Recopiez telles quelles les lignes des données, depuis le début jusqu'à la ligne contenant "Billy Clarke |", celle-ci incluse.

(Entrées du jeu de données)

======

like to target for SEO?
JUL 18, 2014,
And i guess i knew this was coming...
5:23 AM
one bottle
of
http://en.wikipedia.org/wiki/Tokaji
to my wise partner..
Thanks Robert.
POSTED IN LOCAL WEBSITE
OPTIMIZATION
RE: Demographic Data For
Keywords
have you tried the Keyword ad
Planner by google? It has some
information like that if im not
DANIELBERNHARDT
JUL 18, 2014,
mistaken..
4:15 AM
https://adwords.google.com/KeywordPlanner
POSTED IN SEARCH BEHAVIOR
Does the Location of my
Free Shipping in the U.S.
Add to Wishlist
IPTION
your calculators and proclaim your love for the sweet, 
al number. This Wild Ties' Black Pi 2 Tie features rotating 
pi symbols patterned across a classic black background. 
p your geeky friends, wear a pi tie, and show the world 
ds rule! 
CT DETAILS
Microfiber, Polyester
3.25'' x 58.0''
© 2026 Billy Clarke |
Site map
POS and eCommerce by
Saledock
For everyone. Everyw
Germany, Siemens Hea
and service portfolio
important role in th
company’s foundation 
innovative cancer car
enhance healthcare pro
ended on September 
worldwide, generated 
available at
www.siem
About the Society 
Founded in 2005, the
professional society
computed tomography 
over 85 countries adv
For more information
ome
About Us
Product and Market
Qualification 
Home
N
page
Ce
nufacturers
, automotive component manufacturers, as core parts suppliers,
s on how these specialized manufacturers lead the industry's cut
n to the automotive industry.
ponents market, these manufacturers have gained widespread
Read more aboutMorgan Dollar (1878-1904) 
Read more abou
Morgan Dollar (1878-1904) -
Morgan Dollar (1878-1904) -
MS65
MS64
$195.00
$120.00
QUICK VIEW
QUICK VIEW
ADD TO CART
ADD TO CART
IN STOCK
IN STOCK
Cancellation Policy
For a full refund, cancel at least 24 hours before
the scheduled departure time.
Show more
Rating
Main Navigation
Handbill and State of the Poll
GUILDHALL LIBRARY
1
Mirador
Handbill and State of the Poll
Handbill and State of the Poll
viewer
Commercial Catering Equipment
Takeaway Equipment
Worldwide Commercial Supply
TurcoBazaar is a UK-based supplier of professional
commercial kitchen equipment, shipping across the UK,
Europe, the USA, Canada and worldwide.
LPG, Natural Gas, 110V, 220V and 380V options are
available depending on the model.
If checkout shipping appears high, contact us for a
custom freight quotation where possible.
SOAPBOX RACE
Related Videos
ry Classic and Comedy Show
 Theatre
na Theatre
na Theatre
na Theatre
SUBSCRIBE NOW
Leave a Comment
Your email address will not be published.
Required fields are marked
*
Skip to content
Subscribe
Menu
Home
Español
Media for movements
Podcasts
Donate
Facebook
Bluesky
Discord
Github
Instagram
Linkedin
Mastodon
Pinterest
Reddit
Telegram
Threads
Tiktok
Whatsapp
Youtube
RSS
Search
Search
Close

======

> [Résultat]
like to target for SEO?
JUL 18, 2014,
And i guess i knew this was coming...
5:23 AM
one bottle
of
http://en.wikipedia.org/wiki/Tokaji
to my wise partner..
Thanks Robert.
POSTED IN LOCAL WEBSITE
OPTIMIZATION
RE: Demographic Data For
Keywords
have you tried the Keyword ad
Planner by google? It has some
information like that if im not
DANIELBERNHARDT
JUL 18, 2014,
mistaken..
4:15 AM
https://adwords.google.com/KeywordPlanner
POSTED IN SEARCH BEHAVIOR
Does the Location of my
Free Shipping in the U.S.
Add to Wishlist
IPTION
your calculators and proclaim your love for the sweet, 
al number. This Wild Ties' Black Pi 2 Tie features rotating 
pi symbols patterned across a classic black background. 
p your geeky friends, wear a pi tie, and show the world 
ds rule! 
CT DETAILS
Microfiber, Polyester
3.25'' x 58.0''
© 2026 Billy Clarke |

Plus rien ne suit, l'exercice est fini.